O petróleo Brent recuou com força na semana passada, à medida que o tráfego de navios-tanque pelo Estreito de Hormuz aumentou, arrefecendo os temores de um choque inflacionário e de uma política monetária mais restritiva. Apesar dessa queda, o preço foi descrito como modestamente mais alto no dia, com os mercados ainda monitorando riscos ligados ao Irã, mesmo com relatos de que EUA e Irã teriam concordado em pausar novos ataques antes de conversas técnicas em Doha nesta semana.
O episódio mais recente de tensão envolveu ataques recíprocos na região de Hormuz, incluindo ações contra a navegação comercial e respostas que miraram locais associados ao Irã e aos EUA no Golfo, com menções a Bahrein e Kuwait. Avaliações de risco marítimo foram elevadas, com o Joint Maritime Information Center classificando o nível de ameaça no Estreito como “substancial”. Nos mercados, houve venda de ações apesar de o Brent ter caído 10,65% na semana e, após recuo de 4,34% na sexta-feira, ter voltado a ficar abaixo dos níveis pré-guerra, a US$ 71,99 o barril — embora divergências sobre cláusulas como controle e eventuais custos de trânsito tenham mantido frágil o arcabouço de cessar-fogo.
Reação do Mercado e Dinâmica do Preço do Petróleo
Vemos o Brent oscilando perto de US$ 74/bbl, refletindo uma calma provisória após a forte queda de 10% da semana passada. Embora o mercado tenha precificado uma desescalada, a situação no Estreito de Hormuz permanece excepcionalmente frágil. É nessa desconexão entre o preço atual e o risco geopolítico subjacente que enxergamos a oportunidade.
Dados de navegação da Vortexa mostram que os trânsitos diários de navios-tanque pelo Estreito agora estão em 95% da média pré-conflito, o que ajuda a explicar a queda dos preços à vista. No entanto, o índice de volatilidade do petróleo (OVX) ainda está elevado, em 38, sugerindo que o mercado de opções continua precificando um risco relevante de recrudescimento. Isso indica que, embora o petróleo em si esteja mais barato, o seguro contra um salto de preços não está.

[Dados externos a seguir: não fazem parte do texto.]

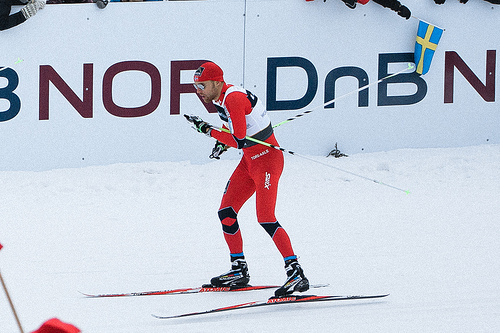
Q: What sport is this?
A: Skiing.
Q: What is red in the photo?
A: Snowsuit.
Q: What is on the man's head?
A: Hat.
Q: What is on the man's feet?
A: Boots.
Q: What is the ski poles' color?
A: It's black and white.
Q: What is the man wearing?
A: It's red and white.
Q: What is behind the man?
A: A sign.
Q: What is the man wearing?
A: A ski outfit.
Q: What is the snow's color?
A: It's white.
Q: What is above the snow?
A: A man.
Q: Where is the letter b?
A: On the sign.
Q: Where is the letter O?
A: On the sign.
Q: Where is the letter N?
A: On the sign.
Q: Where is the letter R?
A: On the sign.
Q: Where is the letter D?
A: On the sign.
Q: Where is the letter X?
A: On the uniform.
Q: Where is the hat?
A: On the man.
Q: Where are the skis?
A: On the man.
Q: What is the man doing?
A: Skiing.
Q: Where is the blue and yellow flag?
A: To the right of the skier.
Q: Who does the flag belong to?
A: Spectator.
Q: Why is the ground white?
A: Snow.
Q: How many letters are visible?
A: 8.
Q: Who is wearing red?
A: Skier.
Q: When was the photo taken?
A: Daytime.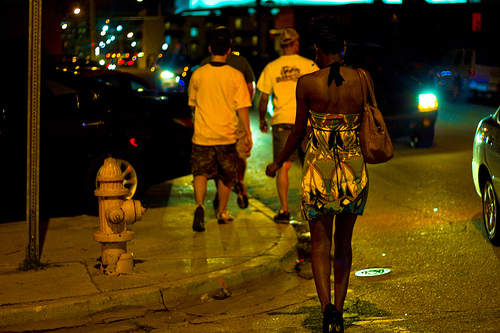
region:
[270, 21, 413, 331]
this is a woman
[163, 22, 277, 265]
this is a man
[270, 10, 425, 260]
woman wearing a dress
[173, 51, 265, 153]
man wearing a white shirt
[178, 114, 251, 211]
man wearing a pair of shorts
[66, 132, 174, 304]
this is a fire hydrant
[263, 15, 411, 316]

Estratégias de Volatilidade e Paralelos Históricos
Dado o risco binário associado às conversas em Doha marcadas para esta quarta-feira, não estamos assumindo uma aposta direcional no preço. Acreditamos que a melhor estratégia é comprar volatilidade via opções, como um straddle comprado (long straddle) para contratos de agosto. Essa posição se beneficia de um movimento expressivo de preços em qualquer direção, seja com o sucesso das conversas e nova queda das cotações, seja com o fracasso e um pico de preços.

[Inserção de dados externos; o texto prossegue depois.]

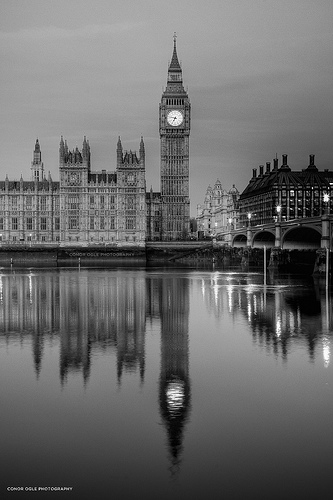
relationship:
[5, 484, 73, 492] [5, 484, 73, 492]
label of label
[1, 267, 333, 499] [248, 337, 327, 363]
water has ripples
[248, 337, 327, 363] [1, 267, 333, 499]
ripples in water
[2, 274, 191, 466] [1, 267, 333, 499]
reflection on water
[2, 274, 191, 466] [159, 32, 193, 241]
reflection of clocktower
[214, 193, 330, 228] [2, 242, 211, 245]
lights on street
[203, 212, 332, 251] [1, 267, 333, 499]
bridge over water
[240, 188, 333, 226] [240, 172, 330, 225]
windows in rows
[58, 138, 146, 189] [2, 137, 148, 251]
towers of buildings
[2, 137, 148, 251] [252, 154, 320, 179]
buildings with chimney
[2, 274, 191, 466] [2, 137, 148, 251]
reflection of buildings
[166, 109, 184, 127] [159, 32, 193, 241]
clock on clocktower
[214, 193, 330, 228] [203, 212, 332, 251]
lights on bridge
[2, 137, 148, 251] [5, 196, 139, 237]
buildings have windows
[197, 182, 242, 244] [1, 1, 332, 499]
building in london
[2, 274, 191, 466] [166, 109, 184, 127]
reflection of clock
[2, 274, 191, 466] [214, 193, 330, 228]
reflection of lights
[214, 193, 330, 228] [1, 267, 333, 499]
lights on water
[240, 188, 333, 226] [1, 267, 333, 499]
windows by water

A situação remete à “Guerra dos Petroleiros” (Tanker War) nos anos 1980, quando ataques esporádicos geraram períodos prolongados de alta volatilidade mesmo sem interrupção total dos fluxos de petróleo. Devemos antecipar que quaisquer manchetes negativas vindas das conversas podem provocar uma abertura em gap de alta imediata nos preços. Portanto, manter essas posições de volatilidade ao longo da semana parece prudente.